Task to complete: Make a verbatim copy of all the records. Skip every image.

Exercise data:

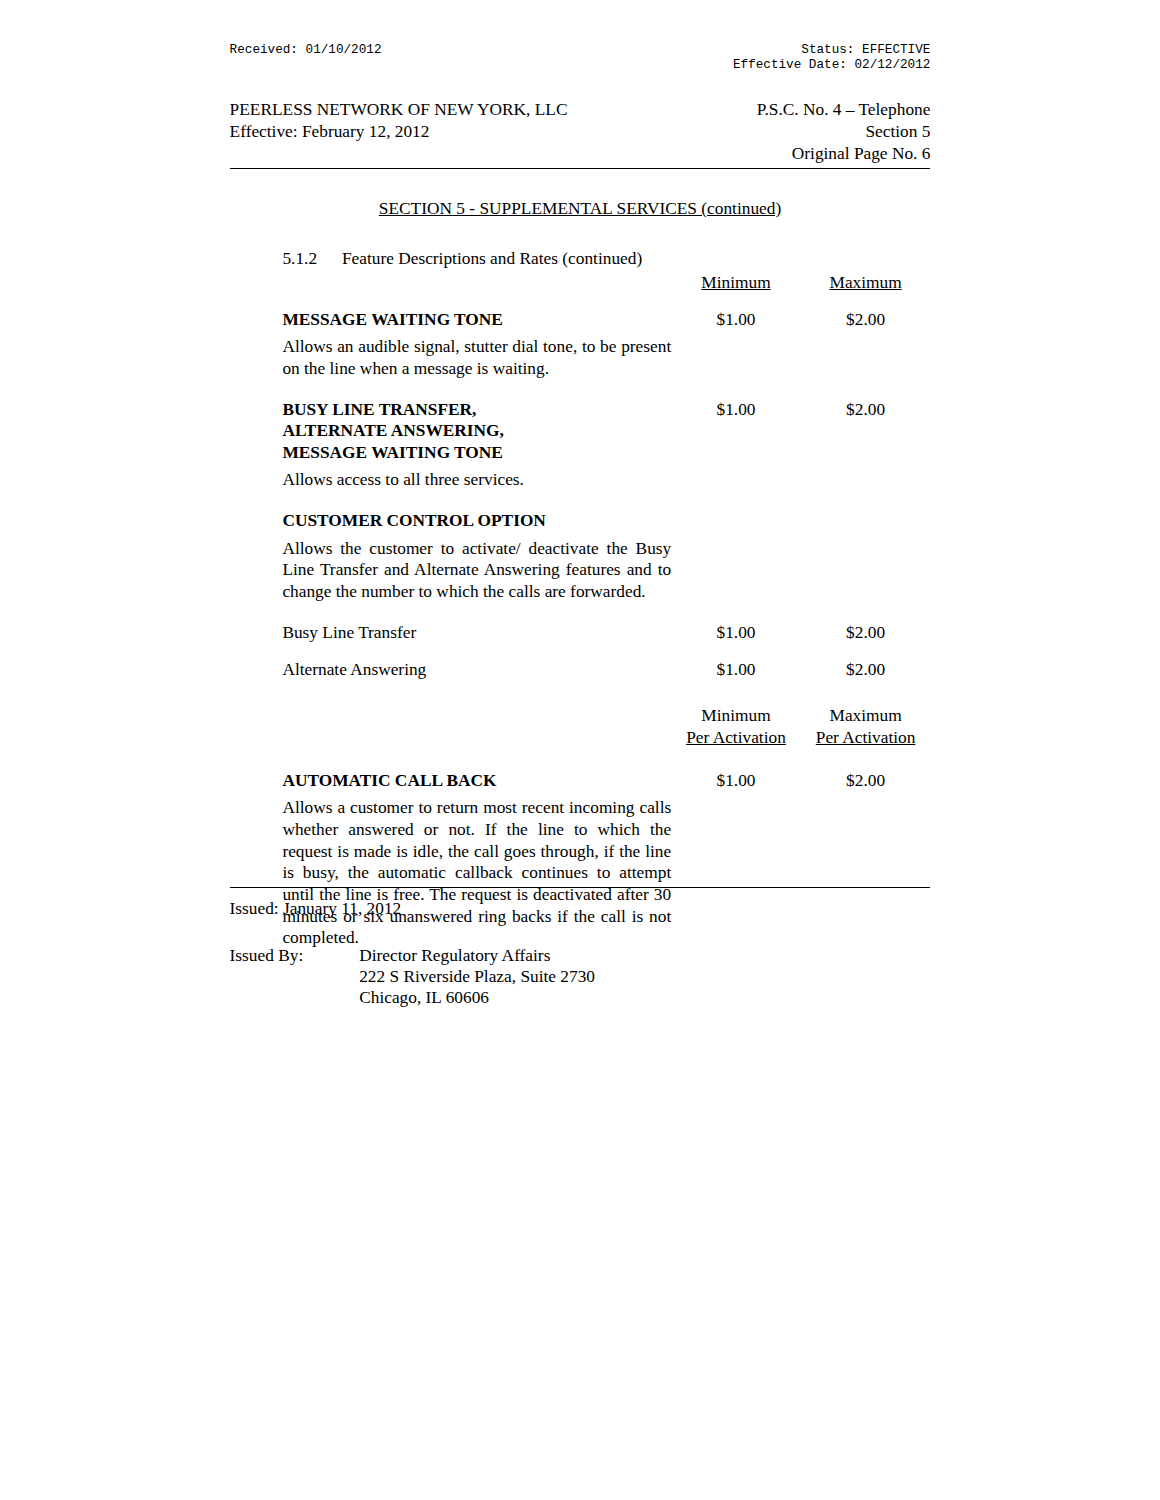Received: 01/10/2012
Status: EFFECTIVE
Effective Date: 02/12/2012
PEERLESS NETWORK OF NEW YORK, LLC
Effective: February 12, 2012
P.S.C. No. 4 – Telephone
Section 5
Original Page No. 6
SECTION 5 - SUPPLEMENTAL SERVICES (continued)
5.1.2
Feature Descriptions and Rates (continued)
| | Minimum | Maximum |
| Message Waiting Tone | $1.00 | $2.00 |
| Allows an audible signal, stutter dial tone, to be present on the line when a message is waiting. | | |
| Busy Line Transfer, Alternate Answering, Message Waiting Tone | $1.00 | $2.00 |
| Allows access to all three services. | | |
| Customer Control Option | | |
| Allows the customer to activate/ deactivate the Busy Line Transfer and Alternate Answering features and to change the number to which the calls are forwarded. | | |
| Busy Line Transfer | $1.00 | $2.00 |
| Alternate Answering | $1.00 | $2.00 |
| | Minimum Per Activation | Maximum Per Activation |
| Automatic Call Back | $1.00 | $2.00 |
| Allows a customer to return most recent incoming calls whether answered or not. If the line to which the request is made is idle, the call goes through, if the line is busy, the automatic callback continues to attempt until the line is free. The request is deactivated after 30 minutes or six unanswered ring backs if the call is not completed. | | |
Issued: January 11, 2012
Issued By:
Director Regulatory Affairs
222 S Riverside Plaza, Suite 2730
Chicago, IL 60606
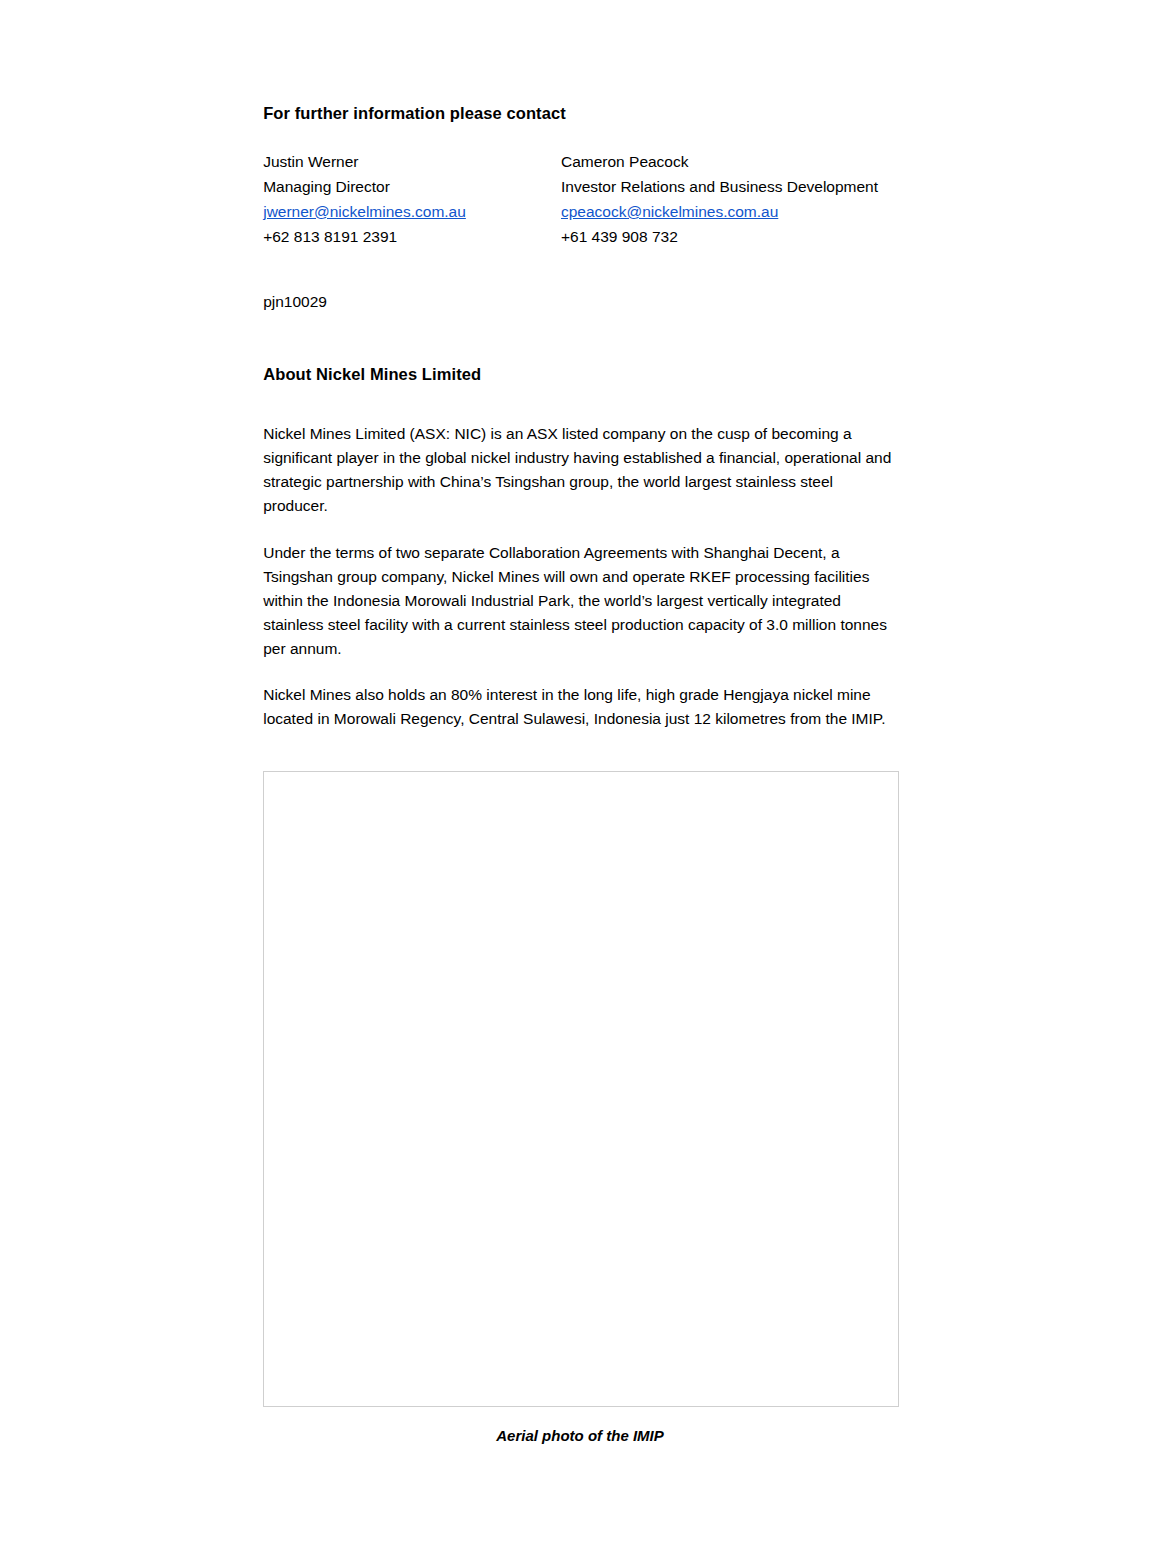For further information please contact
| Justin Werner Managing Director jwerner@nickelmines.com.au +62 813 8191 2391 | Cameron Peacock Investor Relations and Business Development cpeacock@nickelmines.com.au +61 439 908 732 |
pjn10029
About Nickel Mines Limited
Nickel Mines Limited (ASX: NIC) is an ASX listed company on the cusp of becoming a significant player in the global nickel industry having established a financial, operational and strategic partnership with China’s Tsingshan group, the world largest stainless steel producer.
Under the terms of two separate Collaboration Agreements with Shanghai Decent, a Tsingshan group company, Nickel Mines will own and operate RKEF processing facilities within the Indonesia Morowali Industrial Park, the world’s largest vertically integrated stainless steel facility with a current stainless steel production capacity of 3.0 million tonnes per annum.
Nickel Mines also holds an 80% interest in the long life, high grade Hengjaya nickel mine located in Morowali Regency, Central Sulawesi, Indonesia just 12 kilometres from the IMIP.
Aerial photo of the IMIP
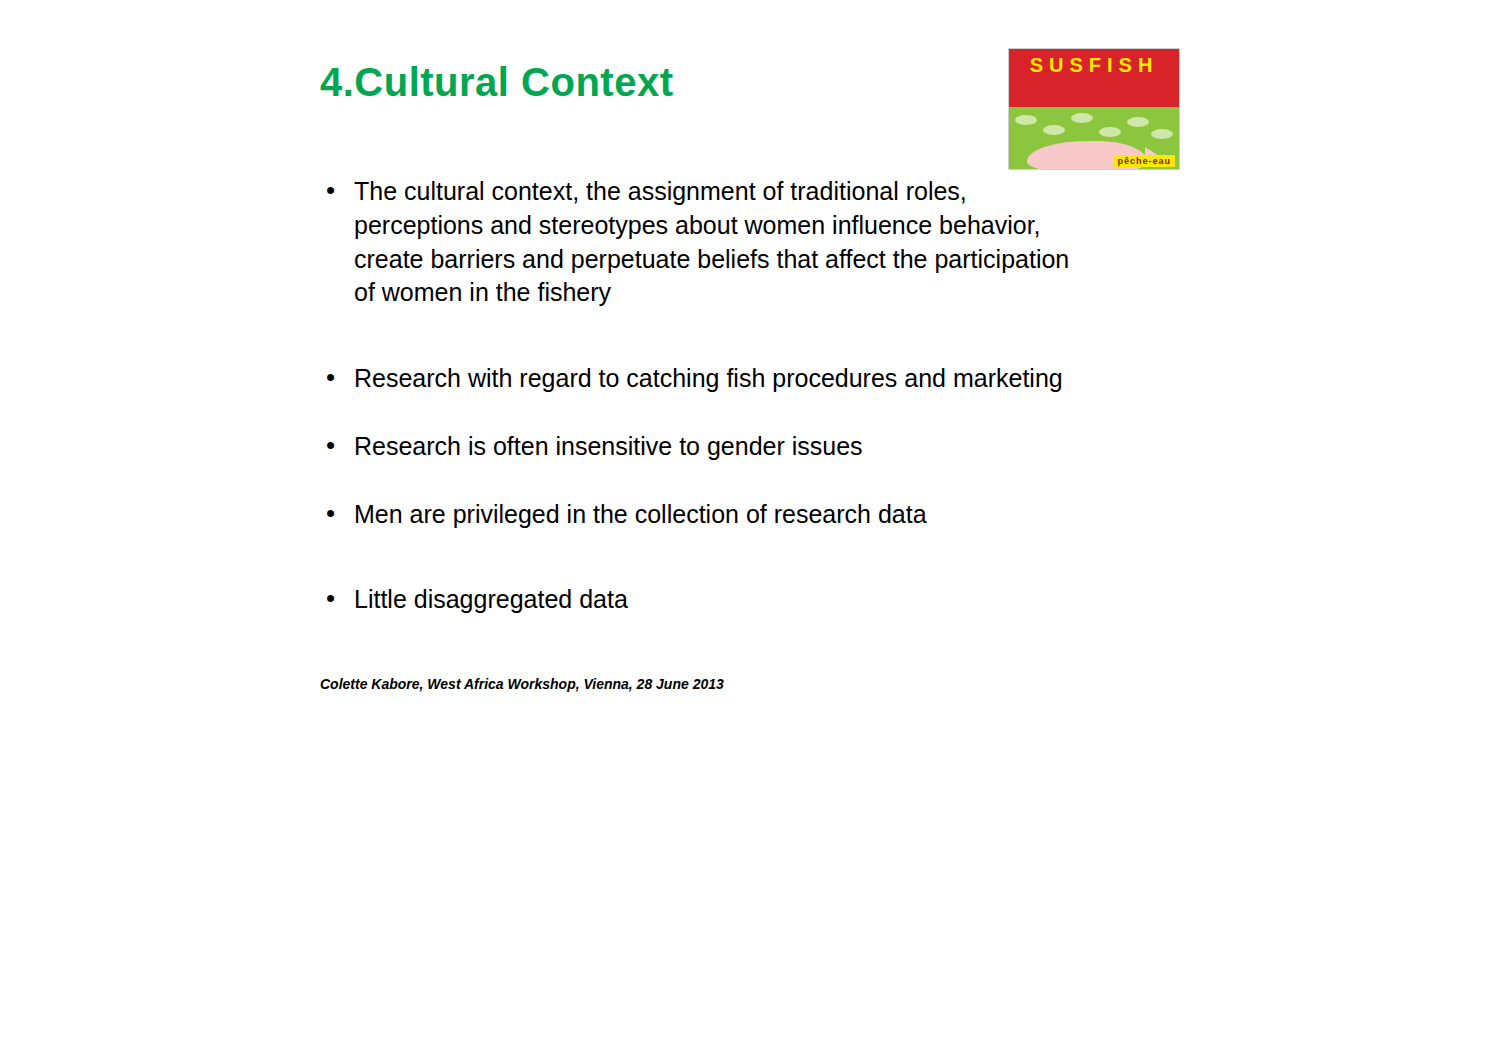SUSFISH
pêche-eau
4.Cultural Context
The cultural context, the assignment of traditional roles, perceptions and stereotypes about women influence behavior, create barriers and perpetuate beliefs that affect the participation of women in the fishery
Research with regard to catching fish procedures and marketing
Research is often insensitive to gender issues
Men are privileged in the collection of research data
Little disaggregated data
Colette Kabore, West Africa Workshop, Vienna, 28 June 2013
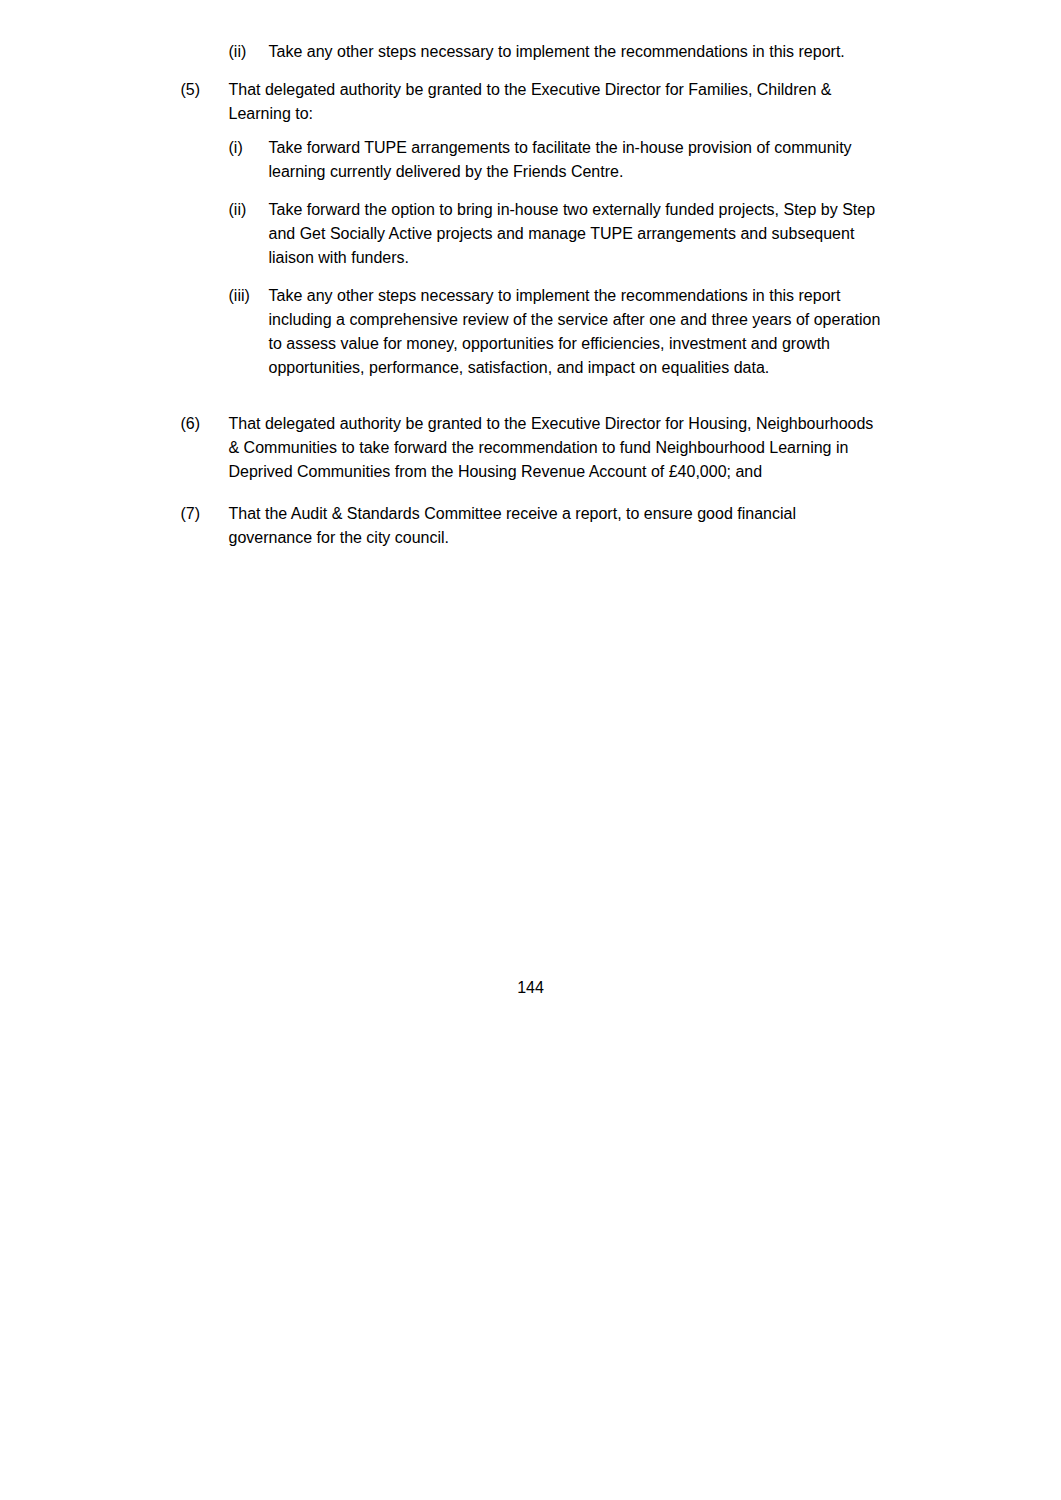(ii)
Take any other steps necessary to implement the recommendations in this report.
(5)
That delegated authority be granted to the Executive Director for Families, Children & Learning to:
(i)
Take forward TUPE arrangements to facilitate the in-house provision of community learning currently delivered by the Friends Centre.
(ii)
Take forward the option to bring in-house two externally funded projects, Step by Step and Get Socially Active projects and manage TUPE arrangements and subsequent liaison with funders.
(iii)
Take any other steps necessary to implement the recommendations in this report including a comprehensive review of the service after one and three years of operation to assess value for money, opportunities for efficiencies, investment and growth opportunities, performance, satisfaction, and impact on equalities data.
(6)
That delegated authority be granted to the Executive Director for Housing, Neighbourhoods & Communities to take forward the recommendation to fund Neighbourhood Learning in Deprived Communities from the Housing Revenue Account of £40,000; and
(7)
That the Audit & Standards Committee receive a report, to ensure good financial governance for the city council.
144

Response:
Received: 01/10/2012
Status: EFFECTIVE
Effective Date: 02/12/2012
PEERLESS NETWORK OF NEW YORK, LLC
Effective: February 12, 2012
P.S.C. No. 4 – Telephone
Section 5
Original Page No. 6
SECTION 5 - SUPPLEMENTAL SERVICES (continued)
5.1.2
Feature Descriptions and Rates (continued)
| | Minimum | Maximum |
| Message Waiting Tone | $1.00 | $2.00 |
| Allows an audible signal, stutter dial tone, to be present on the line when a message is waiting. | | |
| Busy Line Transfer, Alternate Answering, Message Waiting Tone | $1.00 | $2.00 |
| Allows access to all three services. | | |
| Customer Control Option | | |
| Allows the customer to activate/ deactivate the Busy Line Transfer and Alternate Answering features and to change the number to which the calls are forwarded. | | |
| Busy Line Transfer | $1.00 | $2.00 |
| Alternate Answering | $1.00 | $2.00 |
| | Minimum Per Activation | Maximum Per Activation |
| Automatic Call Back | $1.00 | $2.00 |
| Allows a customer to return most recent incoming calls whether answered or not. If the line to which the request is made is idle, the call goes through, if the line is busy, the automatic callback continues to attempt until the line is free. The request is deactivated after 30 minutes or six unanswered ring backs if the call is not completed. | | |
Issued: January 11, 2012
Issued By:
Director Regulatory Affairs
222 S Riverside Plaza, Suite 2730
Chicago, IL 60606
For further information please contact
| Justin Werner Managing Director jwerner@nickelmines.com.au +62 813 8191 2391 | Cameron Peacock Investor Relations and Business Development cpeacock@nickelmines.com.au +61 439 908 732 |
pjn10029
About Nickel Mines Limited
Nickel Mines Limited (ASX: NIC) is an ASX listed company on the cusp of becoming a significant player in the global nickel industry having established a financial, operational and strategic partnership with China’s Tsingshan group, the world largest stainless steel producer.
Under the terms of two separate Collaboration Agreements with Shanghai Decent, a Tsingshan group company, Nickel Mines will own and operate RKEF processing facilities within the Indonesia Morowali Industrial Park, the world’s largest vertically integrated stainless steel facility with a current stainless steel production capacity of 3.0 million tonnes per annum.
Nickel Mines also holds an 80% interest in the long life, high grade Hengjaya nickel mine located in Morowali Regency, Central Sulawesi, Indonesia just 12 kilometres from the IMIP.
Aerial photo of the IMIP
SUSFISH
pêche-eau
4.Cultural Context
The cultural context, the assignment of traditional roles, perceptions and stereotypes about women influence behavior, create barriers and perpetuate beliefs that affect the participation of women in the fishery
Research with regard to catching fish procedures and marketing
Research is often insensitive to gender issues
Men are privileged in the collection of research data
Little disaggregated data
Colette Kabore, West Africa Workshop, Vienna, 28 June 2013
(ii)
Take any other steps necessary to implement the recommendations in this report.
(5)
That delegated authority be granted to the Executive Director for Families, Children & Learning to:
(i)
Take forward TUPE arrangements to facilitate the in-house provision of community learning currently delivered by the Friends Centre.
(ii)
Take forward the option to bring in-house two externally funded projects, Step by Step and Get Socially Active projects and manage TUPE arrangements and subsequent liaison with funders.
(iii)
Take any other steps necessary to implement the recommendations in this report including a comprehensive review of the service after one and three years of operation to assess value for money, opportunities for efficiencies, investment and growth opportunities, performance, satisfaction, and impact on equalities data.
(6)
That delegated authority be granted to the Executive Director for Housing, Neighbourhoods & Communities to take forward the recommendation to fund Neighbourhood Learning in Deprived Communities from the Housing Revenue Account of £40,000; and
(7)
That the Audit & Standards Committee receive a report, to ensure good financial governance for the city council.
144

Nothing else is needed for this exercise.